The year was 1947. World War II was over and the Marshall Plan was going to help rebuild Europe. Jackie Robinson became the first African American to play in the American League and led the Brooklyn Dodgers to a win the World Series. Anne Frank's Diary was published and, on television, it was Howdy Doody time. On the big screen, Clark Gable, Betty Grable and Humphy Bogart were stars and Gentlemen's Agreement won Oscars for Best Picture and Best Director (Elia Kazan).
It was a good year for theatre. On Broadway, where ticket prices were as low as $1.20, audiences were seeing the premiers of A Streetcar Named Desire , The Heiress, An Inspector Calls , Brigadoon and Finian's Rainbow. It would also be the first year for the Tony Awards.
Meanwhile, in Rockville Maryland, six friends got together and decided to form their own theater. Rev. Black, Madeliene Davis, Margaret Eddy, Pamela Bairsto, Murray Hamilton and Betty Sherman took their mutual love of theatre and joined to form Rockville Little Theatre (RLT). In 1948, the group had its first production, Noel Coward's Hay Fever, which was presented in the Christ Episcopal Parish Hall.
After that first show, RLT membership grew to 26, a constitution was drawn up, officers were elected and the organization committed itself to welcoming anyone in the community interested in dramatics.
RLT continued to hold performances at the church until 1958, when they then moved to Broome Junior High School. Conditions at Broome were not ideal for a theatre group. An article by George Waleski of The Sentinel, described the experience this way:
High school architects must loathe actors. Certainly the man who designed the stage at Broome Jr. High had no other need in mind than to elevate and extend the basketball floor four feet up and thirty feet back and to light it with the most bizarre set of border lights that it has been the misfortune of any drama group to work with. There are no footlights at Broome, no rheostats, no place to nail to in raising and bracing a set.
Fortunately, in September of 1960, the new Rockville Civic Center Auditorium (now the F. Scott Fitzgerald Theater) became RLT's home, and performances have been held there ever since. RLT members were active in the design and technical discussions for the space.

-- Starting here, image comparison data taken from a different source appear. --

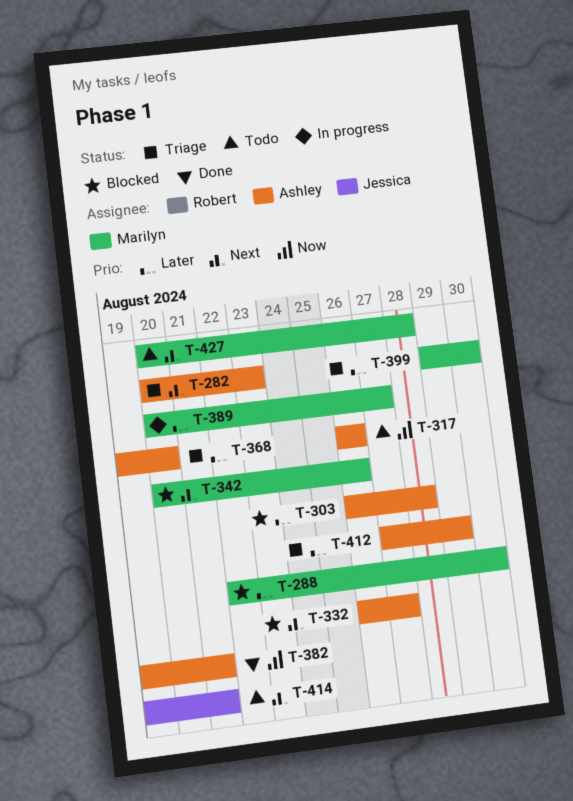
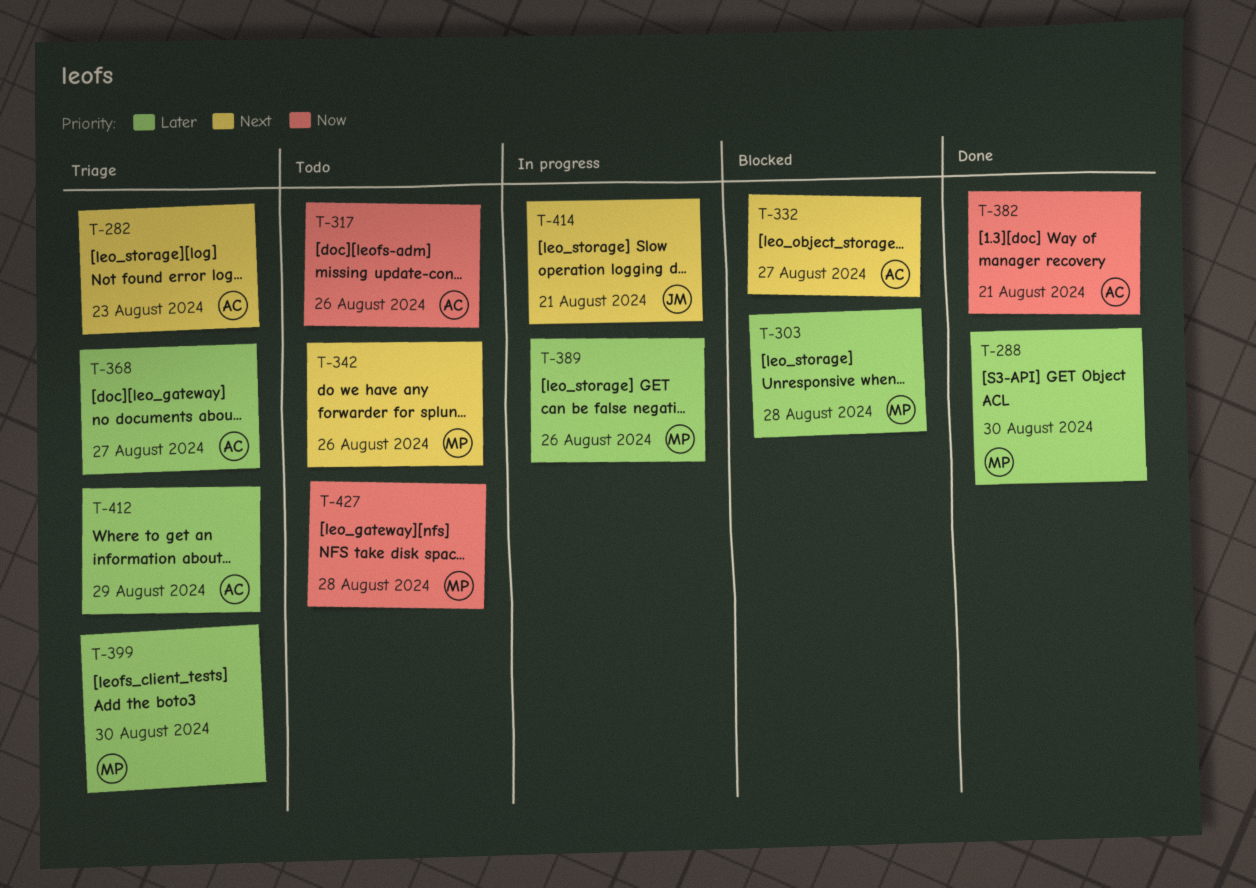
T-288, status: Blocked -> Done
T-303, owner: Ashley -> Marilyn
T-342, status: Blocked -> Todo
T-368, due: Aug 20 -> Aug 27
T-389, due: Aug 27 -> Aug 26
T-414, status: Todo -> In progress
T-427, priority: Next -> Now

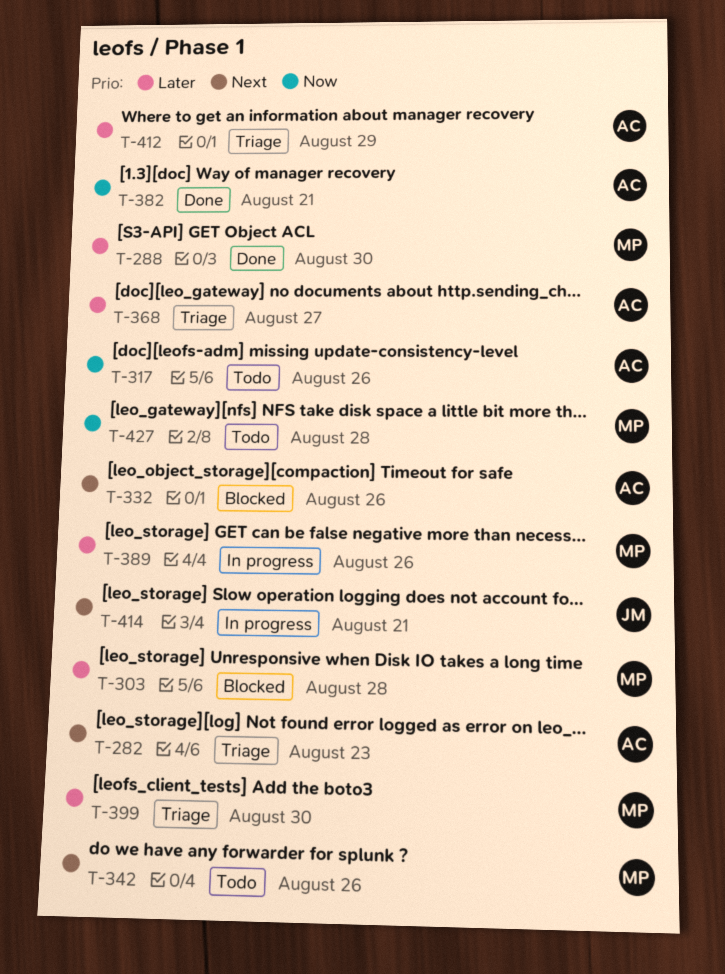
T-332, due: Aug 27 -> Aug 26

Over the years, RLT has been an ever-changing and growing group. That first membership roster of 6 now stands near 60. No records exist to show how many people saw that first show in 1948, but in 1962, 400 season tickets were sold. In 1996, we celebrated our 50th year by selling over 1700 season tickets.
Many traditions have come into being over the years. In 1961, director Frank Barnhart created the Gold Hat to recognize the biggest goof in a production. Originally, the award was an actual hat, painted gold, which was passed on to each successive winner. Unfortunately, the hat was absconded with at one point and hasn't been seen since. But the tradition lives on and the award has become the highlight of many cast and crew parties.
In 1972, RLT's Quarters on the grounds behind the Civic Center Mansion were completed. For the first time, flats, equipment, costumes, props and supplies could all be stored in one central location. Many a Saturday has been spent down at Quarters painting and sawing to create the wonderful sets for our productions. Just being at Quarters is a wonderful opportunity to see the history of RLT. Looking at the layers upon layers of paint on the flats is like an archeological dig into the past shows from RLT. In 2000, we moved into larger Quarters in the same area.
In 1986, RLT joined with Rockville Musical Theatre (RMT) to form a consortium to sell season tickets. Now, subscribers can enjoy five different shows for not much more than the prce of movie tickets. With our production of Murder by the Book in 1993, we took a great step forward by adding a matinee performance to our schedule. Although only about 70 people showed up on that first Sunday, the matinee has now become one of our most popular performances each show. Many of our audience members expressed their appreciation for being able to attend our shows during daylight hours.
In the 90s we entered the Information Age and purchased our first computer. This enabled us to keep more permanent records and to give our programs and other documents a more professional look. In 1997, we upgraded our computer system and established our own website.
In 2007, RLT celebrated its 60th anniversary with a reprise of its original production, Hay Fever. Cal Miller, who had appeared in the original production, also had a role in the reprise. The Gazette Newspapers ran a delightful article (external link) featuring this anniversary.
Now, we continue to present a mix of old and new plays - drama, comedy, mystery - that we hope our audience will find exciting and entertaining.